### Records from a collection
▼▼▼
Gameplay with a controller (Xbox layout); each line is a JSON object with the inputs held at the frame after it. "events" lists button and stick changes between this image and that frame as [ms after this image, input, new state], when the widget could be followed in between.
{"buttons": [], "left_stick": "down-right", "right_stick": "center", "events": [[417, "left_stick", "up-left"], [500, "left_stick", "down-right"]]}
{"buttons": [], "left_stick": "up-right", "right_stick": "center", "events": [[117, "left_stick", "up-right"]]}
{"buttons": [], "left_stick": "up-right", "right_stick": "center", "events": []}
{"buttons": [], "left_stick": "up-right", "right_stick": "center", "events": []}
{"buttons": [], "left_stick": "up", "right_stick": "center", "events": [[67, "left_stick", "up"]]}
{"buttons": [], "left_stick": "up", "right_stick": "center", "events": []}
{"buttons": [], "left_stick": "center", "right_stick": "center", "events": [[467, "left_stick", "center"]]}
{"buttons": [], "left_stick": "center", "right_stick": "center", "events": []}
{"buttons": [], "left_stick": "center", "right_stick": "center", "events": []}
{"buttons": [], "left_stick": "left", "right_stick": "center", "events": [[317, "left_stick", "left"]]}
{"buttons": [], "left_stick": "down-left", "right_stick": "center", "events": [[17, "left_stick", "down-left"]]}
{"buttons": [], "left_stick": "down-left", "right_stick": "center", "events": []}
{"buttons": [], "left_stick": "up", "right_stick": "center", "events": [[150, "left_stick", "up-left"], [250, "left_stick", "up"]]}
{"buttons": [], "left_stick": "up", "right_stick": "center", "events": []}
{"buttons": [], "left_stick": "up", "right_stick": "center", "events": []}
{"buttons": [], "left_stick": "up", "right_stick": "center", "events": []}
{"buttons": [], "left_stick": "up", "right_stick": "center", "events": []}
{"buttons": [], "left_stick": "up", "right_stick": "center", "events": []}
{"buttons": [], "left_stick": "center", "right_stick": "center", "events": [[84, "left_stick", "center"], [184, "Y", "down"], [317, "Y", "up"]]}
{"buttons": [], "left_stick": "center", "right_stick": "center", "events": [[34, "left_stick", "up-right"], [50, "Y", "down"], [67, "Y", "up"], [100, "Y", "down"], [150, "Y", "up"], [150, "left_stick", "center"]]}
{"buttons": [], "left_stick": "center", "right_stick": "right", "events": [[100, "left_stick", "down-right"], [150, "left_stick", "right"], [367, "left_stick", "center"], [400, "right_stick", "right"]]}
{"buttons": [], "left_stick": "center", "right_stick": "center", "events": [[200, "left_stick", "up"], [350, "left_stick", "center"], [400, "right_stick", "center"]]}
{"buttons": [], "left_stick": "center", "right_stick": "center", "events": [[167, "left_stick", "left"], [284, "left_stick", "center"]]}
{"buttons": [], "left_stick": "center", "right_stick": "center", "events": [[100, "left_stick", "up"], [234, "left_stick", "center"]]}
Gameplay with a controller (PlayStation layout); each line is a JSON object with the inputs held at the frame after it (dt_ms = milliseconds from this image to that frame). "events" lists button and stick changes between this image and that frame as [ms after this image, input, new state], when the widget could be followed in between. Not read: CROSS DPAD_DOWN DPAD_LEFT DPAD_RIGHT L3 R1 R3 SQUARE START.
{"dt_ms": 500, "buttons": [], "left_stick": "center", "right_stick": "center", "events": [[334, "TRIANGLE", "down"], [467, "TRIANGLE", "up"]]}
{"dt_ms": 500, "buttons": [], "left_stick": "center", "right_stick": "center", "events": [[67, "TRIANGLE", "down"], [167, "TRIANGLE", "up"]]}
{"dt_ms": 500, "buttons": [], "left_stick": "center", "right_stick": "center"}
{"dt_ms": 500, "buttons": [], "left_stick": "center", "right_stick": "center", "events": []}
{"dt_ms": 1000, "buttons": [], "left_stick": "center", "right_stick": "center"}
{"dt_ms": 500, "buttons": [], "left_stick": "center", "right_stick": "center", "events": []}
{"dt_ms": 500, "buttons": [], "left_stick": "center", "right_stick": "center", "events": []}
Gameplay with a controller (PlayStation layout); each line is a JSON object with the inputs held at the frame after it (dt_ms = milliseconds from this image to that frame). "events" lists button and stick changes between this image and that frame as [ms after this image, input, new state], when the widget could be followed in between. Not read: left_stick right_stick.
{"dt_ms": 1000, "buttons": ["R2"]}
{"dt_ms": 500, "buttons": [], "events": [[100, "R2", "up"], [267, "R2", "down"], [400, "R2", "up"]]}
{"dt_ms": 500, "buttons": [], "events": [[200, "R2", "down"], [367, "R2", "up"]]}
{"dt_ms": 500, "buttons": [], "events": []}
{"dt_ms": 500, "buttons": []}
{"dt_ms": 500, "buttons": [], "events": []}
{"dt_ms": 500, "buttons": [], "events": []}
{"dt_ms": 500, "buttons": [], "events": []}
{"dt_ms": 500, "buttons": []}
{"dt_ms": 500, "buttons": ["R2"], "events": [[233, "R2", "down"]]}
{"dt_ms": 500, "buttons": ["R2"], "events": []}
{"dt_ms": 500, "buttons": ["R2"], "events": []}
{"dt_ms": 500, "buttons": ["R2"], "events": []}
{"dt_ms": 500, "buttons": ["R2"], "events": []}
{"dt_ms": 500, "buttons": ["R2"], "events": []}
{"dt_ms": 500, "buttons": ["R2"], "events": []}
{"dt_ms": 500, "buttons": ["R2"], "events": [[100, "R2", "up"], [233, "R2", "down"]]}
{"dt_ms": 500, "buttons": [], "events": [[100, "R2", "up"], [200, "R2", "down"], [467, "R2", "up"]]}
▲▲▲
### Your assignment
Write out every entry again, exactly as it appears.

### Task result
Gameplay with a controller (Xbox layout); each line is a JSON object with the inputs held at the frame after it. "events" lists button and stick changes between this image and that frame as [ms after this image, input, new state], when the widget could be followed in between.
{"buttons": [], "left_stick": "down-right", "right_stick": "center", "events": [[417, "left_stick", "up-left"], [500, "left_stick", "down-right"]]}
{"buttons": [], "left_stick": "up-right", "right_stick": "center", "events": [[117, "left_stick", "up-right"]]}
{"buttons": [], "left_stick": "up-right", "right_stick": "center", "events": []}
{"buttons": [], "left_stick": "up-right", "right_stick": "center", "events": []}
{"buttons": [], "left_stick": "up", "right_stick": "center", "events": [[67, "left_stick", "up"]]}
{"buttons": [], "left_stick": "up", "right_stick": "center", "events": []}
{"buttons": [], "left_stick": "center", "right_stick": "center", "events": [[467, "left_stick", "center"]]}
{"buttons": [], "left_stick": "center", "right_stick": "center", "events": []}
{"buttons": [], "left_stick": "center", "right_stick": "center", "events": []}
{"buttons": [], "left_stick": "left", "right_stick": "center", "events": [[317, "left_stick", "left"]]}
{"buttons": [], "left_stick": "down-left", "right_stick": "center", "events": [[17, "left_stick", "down-left"]]}
{"buttons": [], "left_stick": "down-left", "right_stick": "center", "events": []}
{"buttons": [], "left_stick": "up", "right_stick": "center", "events": [[150, "left_stick", "up-left"], [250, "left_stick", "up"]]}
{"buttons": [], "left_stick": "up", "right_stick": "center", "events": []}
{"buttons": [], "left_stick": "up", "right_stick": "center", "events": []}
{"buttons": [], "left_stick": "up", "right_stick": "center", "events": []}
{"buttons": [], "left_stick": "up", "right_stick": "center", "events": []}
{"buttons": [], "left_stick": "up", "right_stick": "center", "events": []}
{"buttons": [], "left_stick": "center", "right_stick": "center", "events": [[84, "left_stick", "center"], [184, "Y", "down"], [317, "Y", "up"]]}
{"buttons": [], "left_stick": "center", "right_stick": "center", "events": [[34, "left_stick", "up-right"], [50, "Y", "down"], [67, "Y", "up"], [100, "Y", "down"], [150, "Y", "up"], [150, "left_stick", "center"]]}
{"buttons": [], "left_stick": "center", "right_stick": "right", "events": [[100, "left_stick", "down-right"], [150, "left_stick", "right"], [367, "left_stick", "center"], [400, "right_stick", "right"]]}
{"buttons": [], "left_stick": "center", "right_stick": "center", "events": [[200, "left_stick", "up"], [350, "left_stick", "center"], [400, "right_stick", "center"]]}
{"buttons": [], "left_stick": "center", "right_stick": "center", "events": [[167, "left_stick", "left"], [284, "left_stick", "center"]]}
{"buttons": [], "left_stick": "center", "right_stick": "center", "events": [[100, "left_stick", "up"], [234, "left_stick", "center"]]}
Gameplay with a controller (PlayStation layout); each line is a JSON object with the inputs held at the frame after it (dt_ms = milliseconds from this image to that frame). "events" lists button and stick changes between this image and that frame as [ms after this image, input, new state], when the widget could be followed in between. Not read: CROSS DPAD_DOWN DPAD_LEFT DPAD_RIGHT L3 R1 R3 SQUARE START.
{"dt_ms": 500, "buttons": [], "left_stick": "center", "right_stick": "center", "events": [[334, "TRIANGLE", "down"], [467, "TRIANGLE", "up"]]}
{"dt_ms": 500, "buttons": [], "left_stick": "center", "right_stick": "center", "events": [[67, "TRIANGLE", "down"], [167, "TRIANGLE", "up"]]}
{"dt_ms": 500, "buttons": [], "left_stick": "center", "right_stick": "center"}
{"dt_ms": 500, "buttons": [], "left_stick": "center", "right_stick": "center", "events": []}
{"dt_ms": 1000, "buttons": [], "left_stick": "center", "right_stick": "center"}
{"dt_ms": 500, "buttons": [], "left_stick": "center", "right_stick": "center", "events": []}
{"dt_ms": 500, "buttons": [], "left_stick": "center", "right_stick": "center", "events": []}
Gameplay with a controller (PlayStation layout); each line is a JSON object with the inputs held at the frame after it (dt_ms = milliseconds from this image to that frame). "events" lists button and stick changes between this image and that frame as [ms after this image, input, new state], when the widget could be followed in between. Not read: left_stick right_stick.
{"dt_ms": 1000, "buttons": ["R2"]}
{"dt_ms": 500, "buttons": [], "events": [[100, "R2", "up"], [267, "R2", "down"], [400, "R2", "up"]]}
{"dt_ms": 500, "buttons": [], "events": [[200, "R2", "down"], [367, "R2", "up"]]}
{"dt_ms": 500, "buttons": [], "events": []}
{"dt_ms": 500, "buttons": []}
{"dt_ms": 500, "buttons": [], "events": []}
{"dt_ms": 500, "buttons": [], "events": []}
{"dt_ms": 500, "buttons": [], "events": []}
{"dt_ms": 500, "buttons": []}
{"dt_ms": 500, "buttons": ["R2"], "events": [[233, "R2", "down"]]}
{"dt_ms": 500, "buttons": ["R2"], "events": []}
{"dt_ms": 500, "buttons": ["R2"], "events": []}
{"dt_ms": 500, "buttons": ["R2"], "events": []}
{"dt_ms": 500, "buttons": ["R2"], "events": []}
{"dt_ms": 500, "buttons": ["R2"], "events": []}
{"dt_ms": 500, "buttons": ["R2"], "events": []}
{"dt_ms": 500, "buttons": ["R2"], "events": [[100, "R2", "up"], [233, "R2", "down"]]}
{"dt_ms": 500, "buttons": [], "events": [[100, "R2", "up"], [200, "R2", "down"], [467, "R2", "up"]]}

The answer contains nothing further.